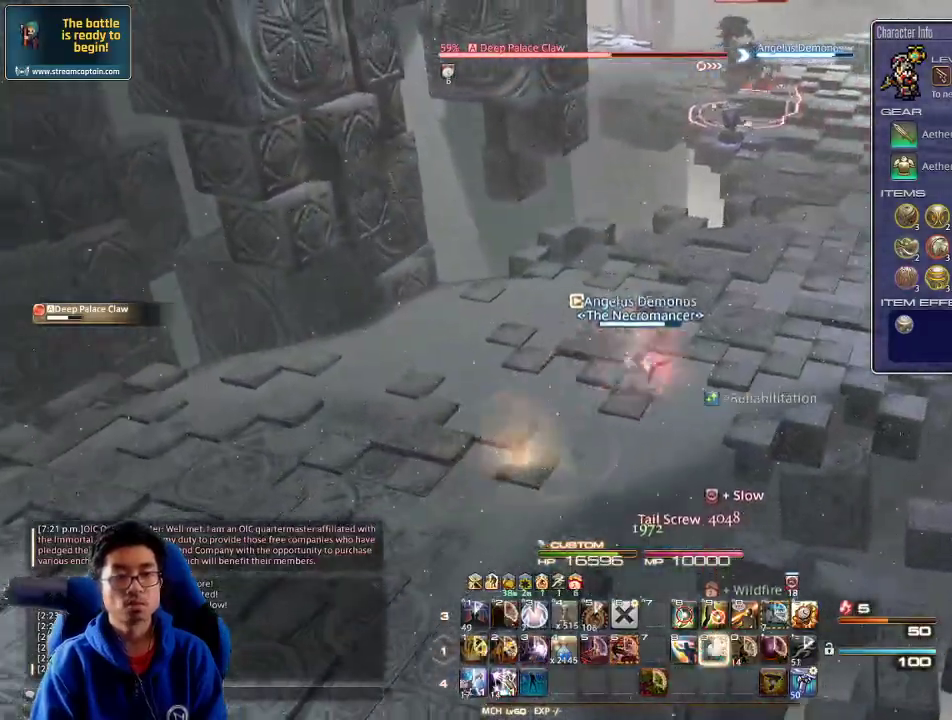
{"keys": ["shift_r"], "events": [[33, "9", "up"], [33, "w", "up"], [67, "d", "up"], [133, "shift_r", "down"], [233, "1", "down"], [300, "1", "up"], [333, "1", "down"], [467, "1", "up"]]}
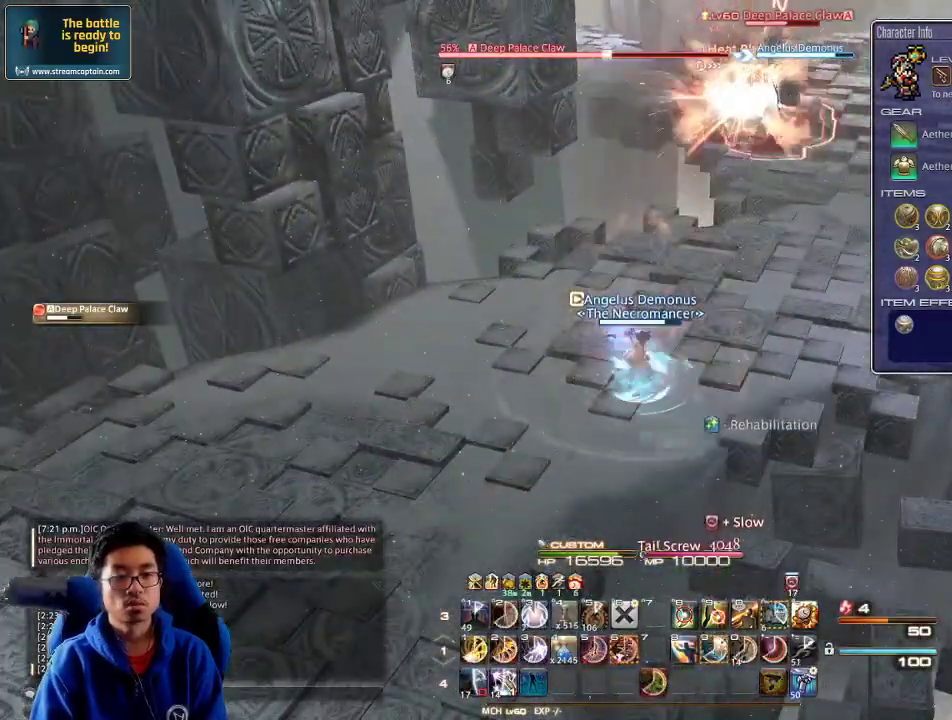
{"keys": ["9", "a"], "events": [[33, "shift_r", "up"], [167, "9", "down"], [167, "a", "down"], [200, "s", "down"], [233, "9", "up"], [333, "9", "down"], [400, "9", "up"], [400, "s", "up"], [467, "9", "down"]]}
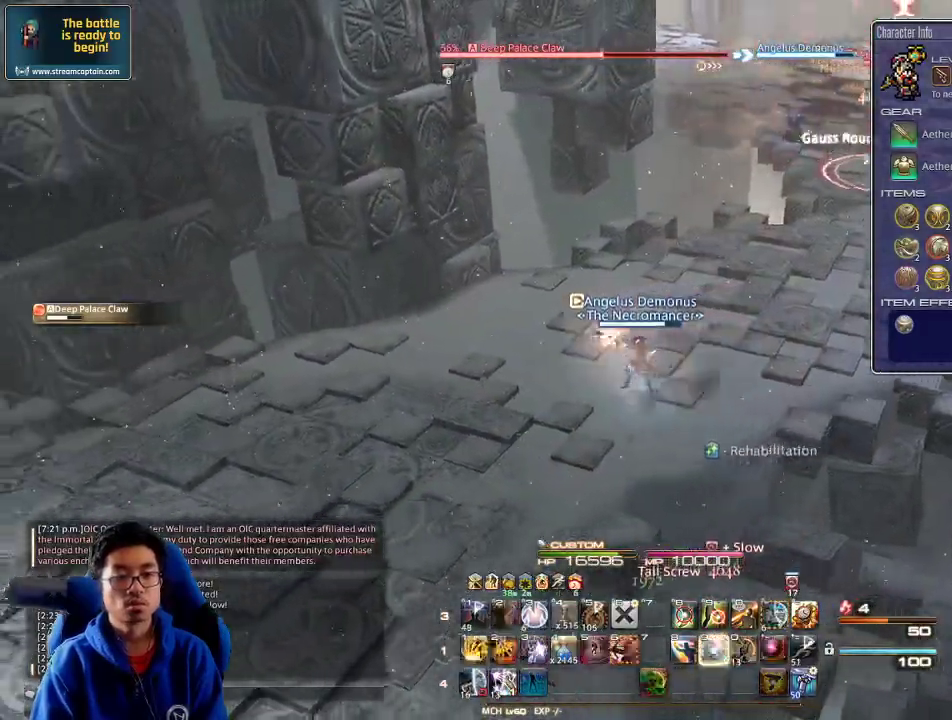
{"keys": ["a", "shift_r"], "events": [[67, "9", "up"], [133, "9", "down"], [200, "9", "up"], [233, "9", "down"], [333, "9", "up"], [433, "shift_r", "down"]]}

Task goal
The job here is to retype the data exactly, with no pictures included.

Response for this exercise
{"keys": ["shift_r"], "events": [[33, "9", "up"], [33, "w", "up"], [67, "d", "up"], [133, "shift_r", "down"], [233, "1", "down"], [300, "1", "up"], [333, "1", "down"], [467, "1", "up"]]}
{"keys": ["9", "a"], "events": [[33, "shift_r", "up"], [167, "9", "down"], [167, "a", "down"], [200, "s", "down"], [233, "9", "up"], [333, "9", "down"], [400, "9", "up"], [400, "s", "up"], [467, "9", "down"]]}
{"keys": ["a", "shift_r"], "events": [[67, "9", "up"], [133, "9", "down"], [200, "9", "up"], [233, "9", "down"], [333, "9", "up"], [433, "shift_r", "down"]]}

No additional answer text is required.